*** Data for review ***

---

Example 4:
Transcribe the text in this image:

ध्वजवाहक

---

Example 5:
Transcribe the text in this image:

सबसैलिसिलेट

***

Your assignment: Exactly as shown above, return every record.

Response to the exercise:
---

Example 4:
Transcribe the text in this image:

ध्वजवाहक

---

Example 5:
Transcribe the text in this image:

सबसैलिसिलेट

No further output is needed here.